--- begin DOCUMENT SECTION ---

Thursday, April 2, 2015

Scotland’s unpopular First Minister Nicola Sturgeon’s bottle crashes on reform of Police Scotland, ‘Tampax Tommy’ is willing to ‘storm the barricades’ on tampons to get votes, but in reality the Scottish Government is paralysed by meaningless trivia and gesture politics, Sturgeon is a liability, not a leader of men

















Dear All

On the 4th September 2010, I attended the SNP National Assembly in Perth; two things I proposed at that event were a national Police force and a national fire service. Given the size of Scotland, I was confident if done properly these national services would be able to work properly.

To sidetrack for a second, the SNP idea for integrating British Transport Police with Police Scotland I don’t agree with, this measure would be needed if Scotland had become independent. In stage two of my idea for Police reform, all law enforcement agencies would come under the one umbrella and the Police would have a phased in approached towards an armed police force.

This would be needed due to the small size of what would be a standing Scottish military, therefore people experiences in weapon training and handling would act as a back up to the military in times of national emergency, but takes time to be proficient.

Police Scotland was rushed through; the reason for this was that the SNP Government where all off chasing independence when they should have been at their desks doing their paid jobs. Kenny MacAskill, the ‘justice minister’ wasn’t a supporter and given the Pig’s ear that Police Scotland ended up as, he gets part of the blame.

--- end DOCUMENT SECTION ---

* **PROBLEMS TO WORK ON**
1. In the blog post on Police Scotland, on what date did the writer attend the SNP National Assembly in Perth?
2. Can you rewrite the paragraph of the blog post on Police Scotland that begins "Police Scotland was rushed through" more briefly, keeping its main facts?
3. Could you carry the blog post on Police Scotland forward from its last paragraph?

--- begin DATASET CONTENT ---

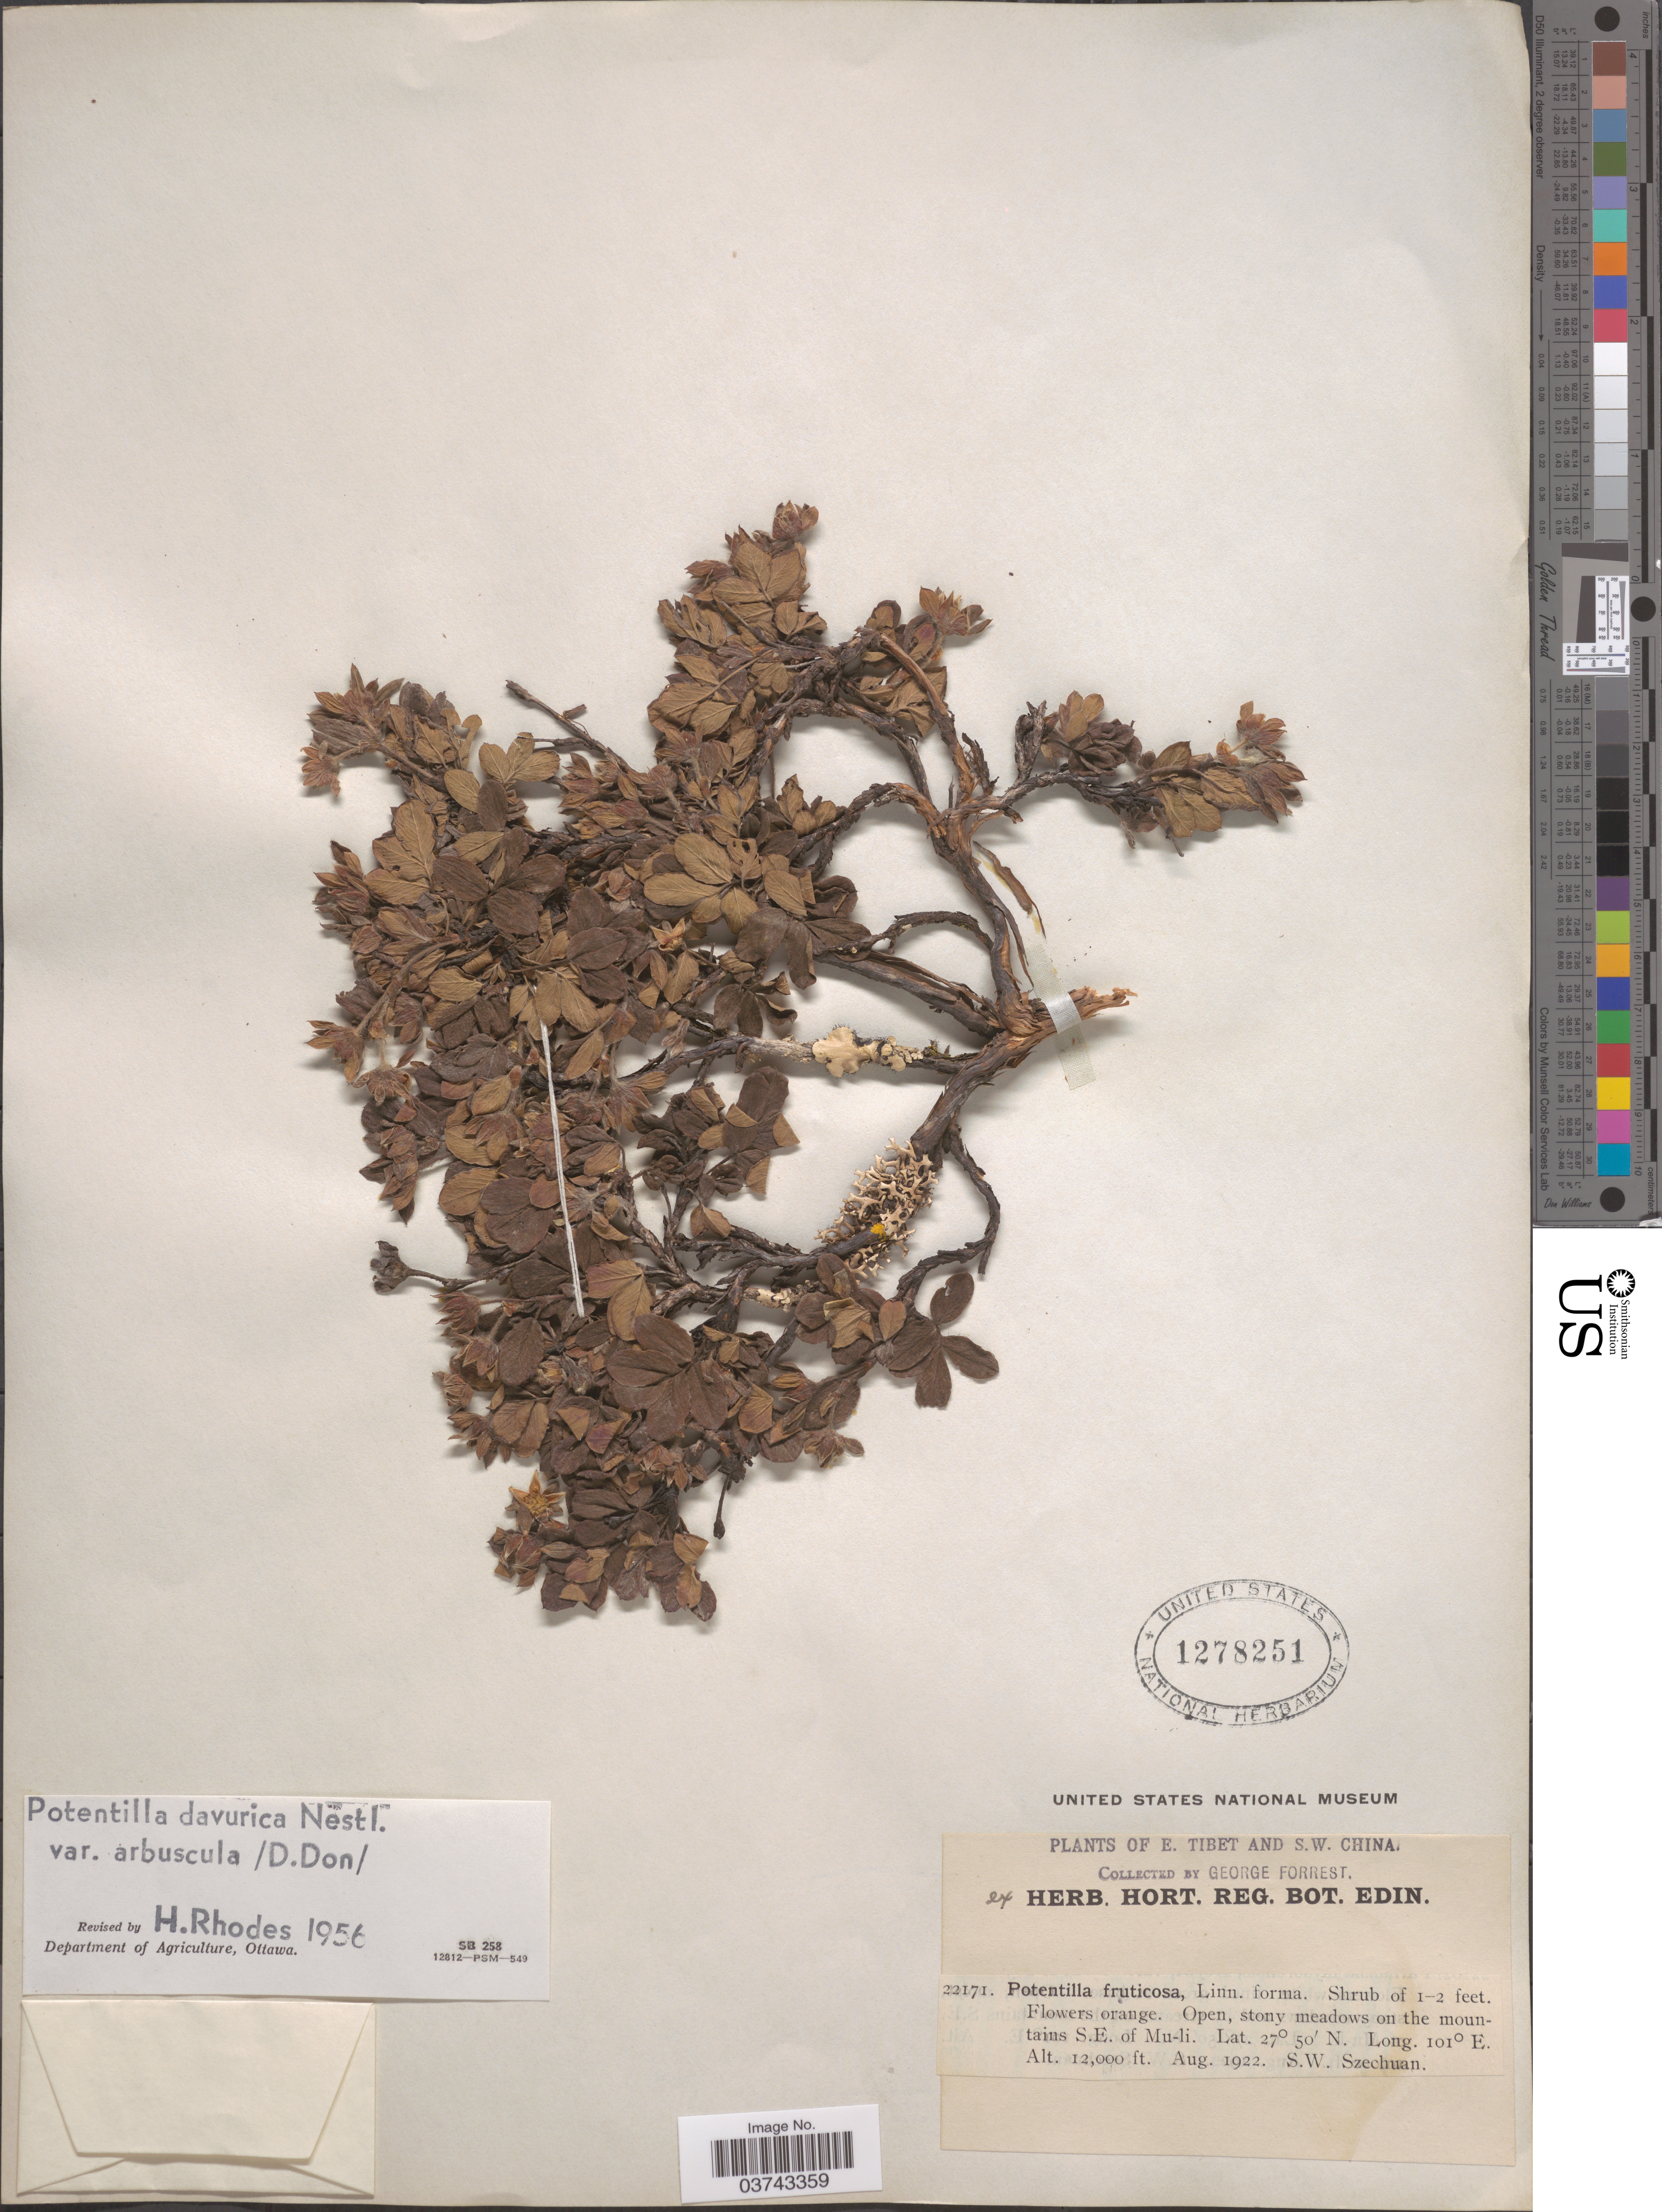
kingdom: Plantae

--- end DATASET CONTENT ---
--- begin DATASET CONTENT ---

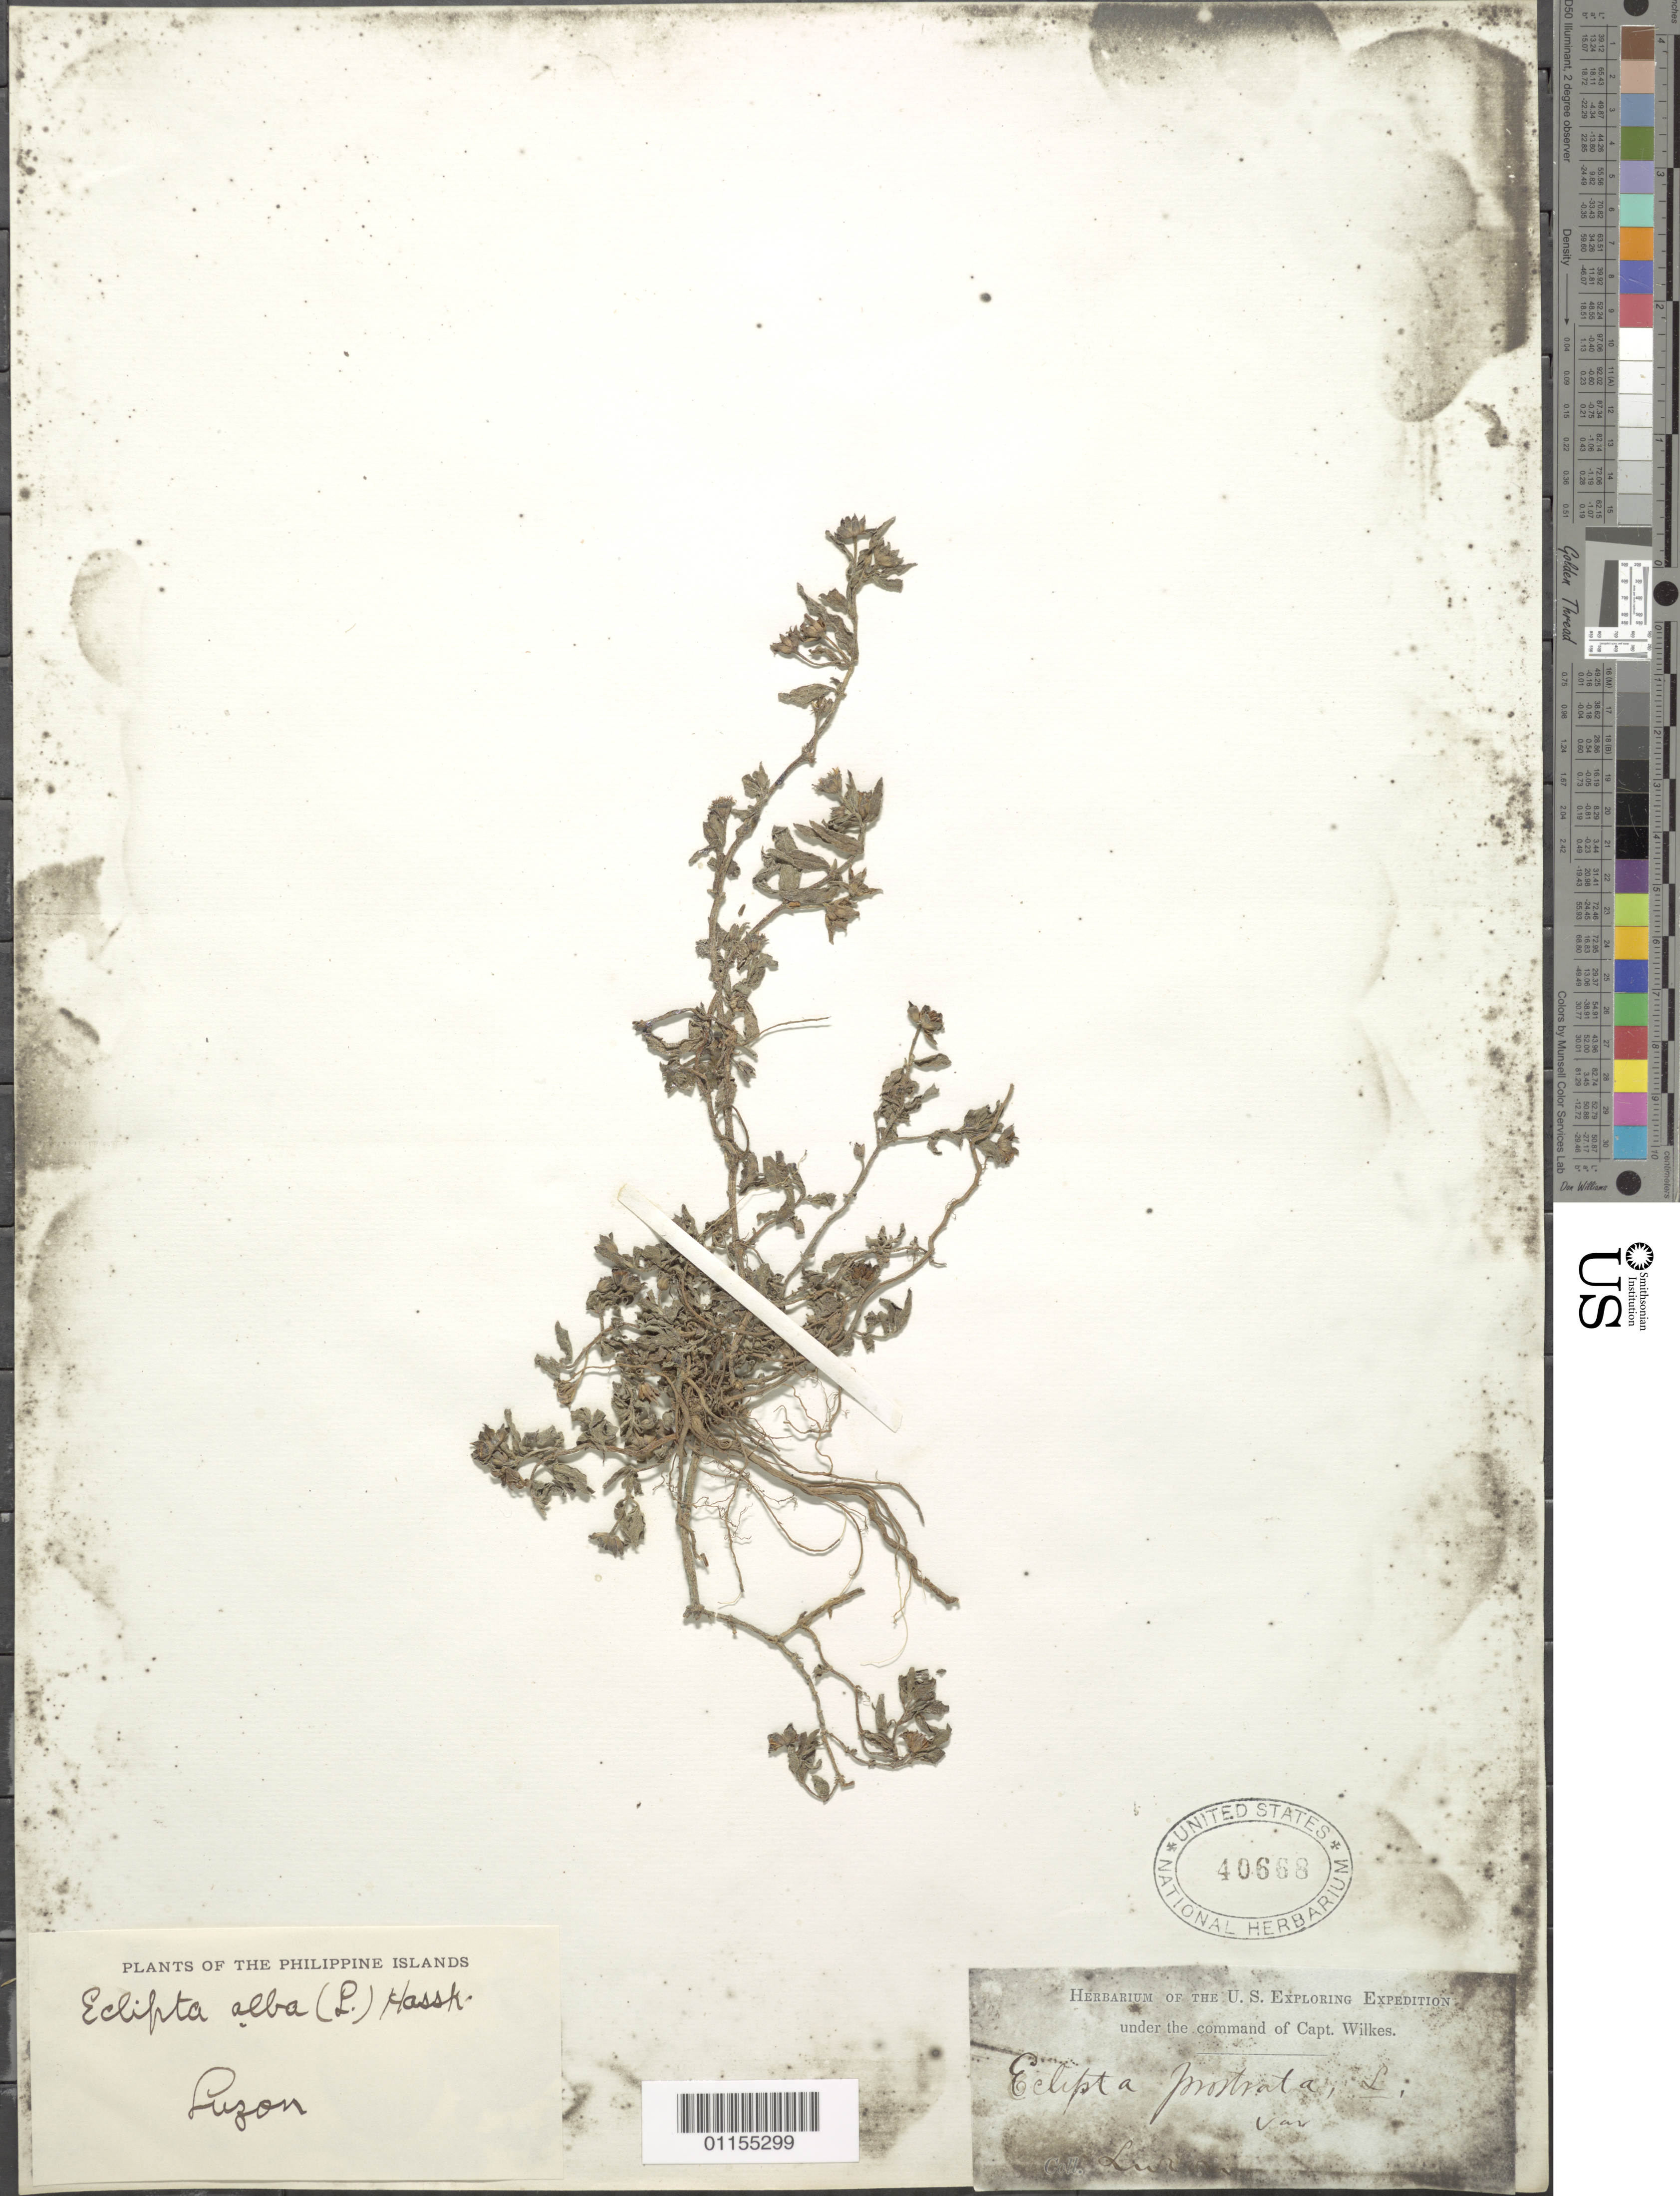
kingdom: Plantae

--- end DATASET CONTENT ---

* **THE ANSWERS**
1. On the 4th September 2010.

2. Police Scotland was rushed through because the SNP Government was chasing independence instead of doing its paid jobs. Justice minister Kenny MacAskill was not a supporter and shares part of the blame for how badly Police Scotland turned out.

3.
Any country which is civilised needs a police service; everyone recognises that as a self evident. That being said, the service needs to be run properly and that comes down to leadership and culture. When Police Scotland emerged the structures were wrong and I have to say I wouldn’t have had Chief Constable Sir Stephen House as my first round draft pick. Stephen House had to get the service up and running in too short a time span, that wasn’t his fault, it was the fault of the SNP. As to what was expected of him and the services that again was the fault of the SNP. The Police should and need to be effectively out with the control of politicians on an operational level.

Politicians however need and should have an oversight role, in my idea for a national force; there would be a triple lock of accountability, local boards, national board and new Justice 3 committee. Minor concerns could be handled by the local boards, if something arose that was of a more serious nature then it could be passed to the national board. Justice 3 would only step in if something was of such significance that government intervention was the only remedy.

There have been numerous stories in the public domain which have called into question how the Police service is operating. This has led to opposition politicians rounding on Chief Constable Sir Stephen House and senior Police Scotland management. One such concern is a critical report into the force’s use of stop and search. If the Police have to stop and search someone they should have reasonable cause, not because officers have been given a target to meet and if it is not met it could affect their chances of advancement in the service. 

Liberal Democrat leader Willie Rennie has told the Scottish Police Federation (SPF) his party no longer had confidence in Sir Stephen House. I wouldn’t say although there are major concerns, it is too early to talk about replacing House, if you are getting rid of him, you have to do an entire clear out.  Rennie said politicians had “too often” been told things on a list of controversial issues only to discover they were “untrue”.

We don’t expect the Police to lie, and we absolutely should demand that lying to politicians is strictly out of bounds. The problem with lying is that one, you have to remember it forever, and secondly it always comes out in the end. Labour leader Jim Murphy and Conservative leader Ruth Davidson at present aren’t calling for the chief constable’s departure but instead have expressed concerns about leadership and oversight which is pretty standard.

In what must appear to be the ‘kiss of death’, unpopular First Minister Nicola Sturgeon said she still has confidence in Stephen House but qualified that remark by saying no chief constable should be “a law unto themselves”.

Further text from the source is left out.